The RMI is also used to send notifications from the active controller to the standby-hot controller if a failure or manual reset occurs. The standby-hot controller uses the RMI to communicate to the syslog, NTP/SNTP server, FTP, and TFTP server.
It is mandatory to configure the IP addresses of the Redundancy Management Interface and the Management Interface in the same subnet on both the primary and secondary controllers.
Redundancy Port
The redundancy port is used for configuration, operational data synchronization, and role negotiation between the primary and secondary controllers.
The redundancy port checks for peer reachability by sending UDP keepalive messages every 100 milliseconds (default frequency) from the standby-hot controller to the active controller. If a failure of the active controller occurs, the redundancy port is used to notify the standby-hot controller.

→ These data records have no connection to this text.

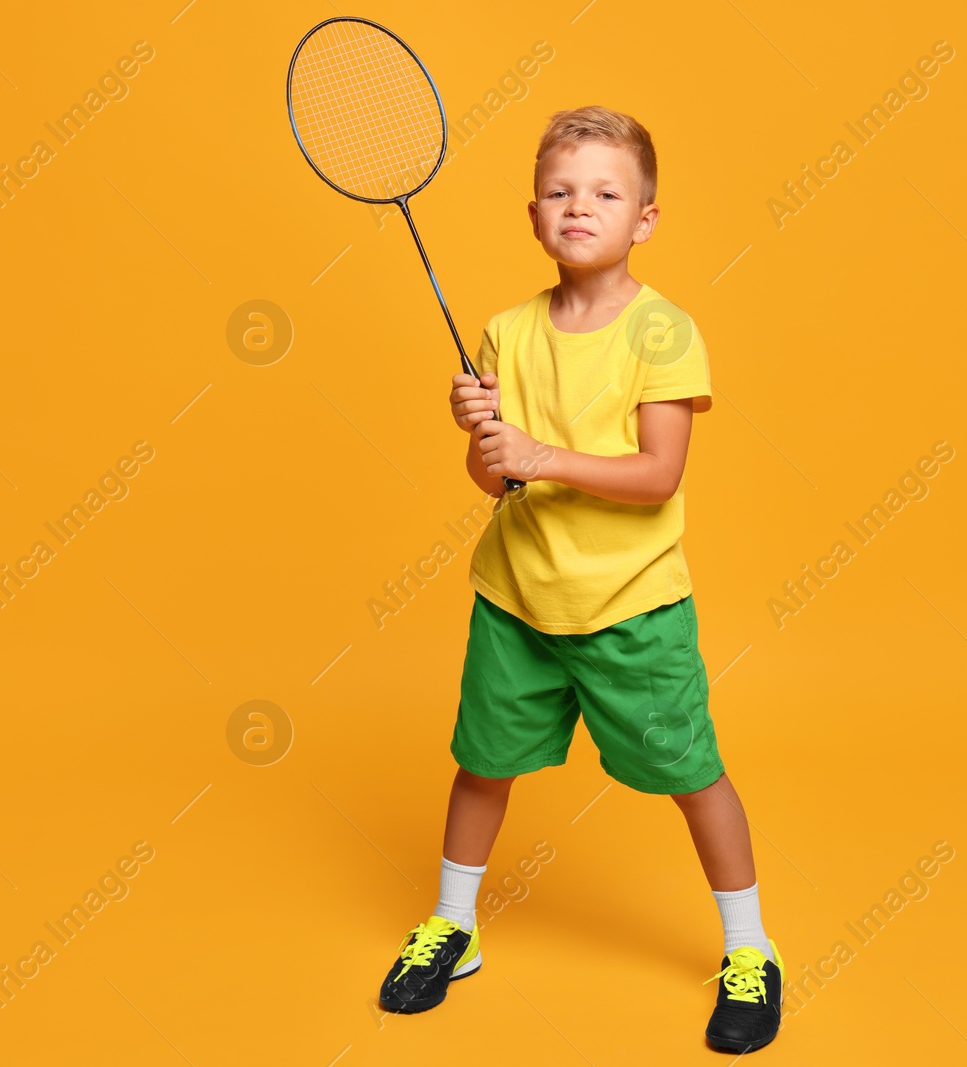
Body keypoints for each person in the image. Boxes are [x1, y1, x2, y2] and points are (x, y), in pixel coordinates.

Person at [374, 105, 783, 1054]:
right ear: (533, 216)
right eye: (560, 192)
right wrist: (479, 434)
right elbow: (496, 479)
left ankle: (750, 946)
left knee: (693, 775)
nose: (579, 207)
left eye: (605, 192)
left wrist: (538, 450)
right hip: (517, 599)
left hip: (632, 608)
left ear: (644, 218)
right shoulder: (505, 332)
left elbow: (657, 477)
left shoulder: (665, 332)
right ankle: (455, 923)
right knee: (481, 766)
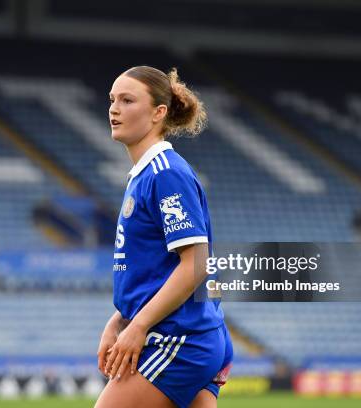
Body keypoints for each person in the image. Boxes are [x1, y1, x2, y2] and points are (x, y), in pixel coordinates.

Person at [95, 66, 233, 408]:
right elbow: (156, 270)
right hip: (192, 335)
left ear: (159, 113)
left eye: (127, 100)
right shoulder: (145, 176)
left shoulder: (165, 173)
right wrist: (119, 320)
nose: (114, 109)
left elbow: (196, 264)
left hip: (179, 339)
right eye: (112, 100)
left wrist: (137, 326)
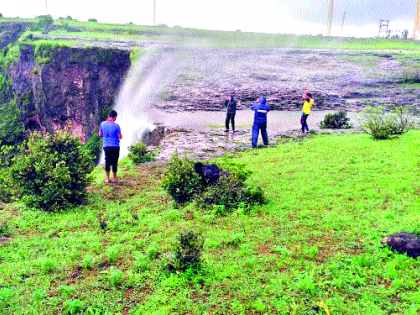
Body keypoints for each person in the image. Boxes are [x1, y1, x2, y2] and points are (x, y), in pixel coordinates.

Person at [98, 110, 122, 183]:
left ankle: (107, 179)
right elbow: (120, 136)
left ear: (108, 115)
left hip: (106, 145)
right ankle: (114, 178)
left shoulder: (102, 124)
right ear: (115, 117)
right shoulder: (116, 126)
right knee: (115, 161)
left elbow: (100, 134)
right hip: (115, 146)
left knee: (107, 161)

If an NTP/SNTP server is not configured, the redundancy port performs a time synchronization from the active controller to the standby-hot controller.
The redundancy ports can connect over an L2 switch. Ensure that the redundancy port round-trip time is less than 80 milliseconds if the keepalive timer is set to default, that is, 100 milliseconds, or 80 percent of the keepalive timer if you have configured the keepalive timer in the range of 100 milliseconds to 400 milliseconds. The failure detection time is calculated, for example, if the keepalive timer is set to 100 milliseconds, as follows: 3 * 100 = 300 + 60 = 360 + jitter (12 milliseconds) = ~400 milliseconds. Also, ensure that the bandwidth between redundancy ports is 60 Mbps or higher. Ensure that the maximum transmission unit (MTU) is 1500 bytes or higher.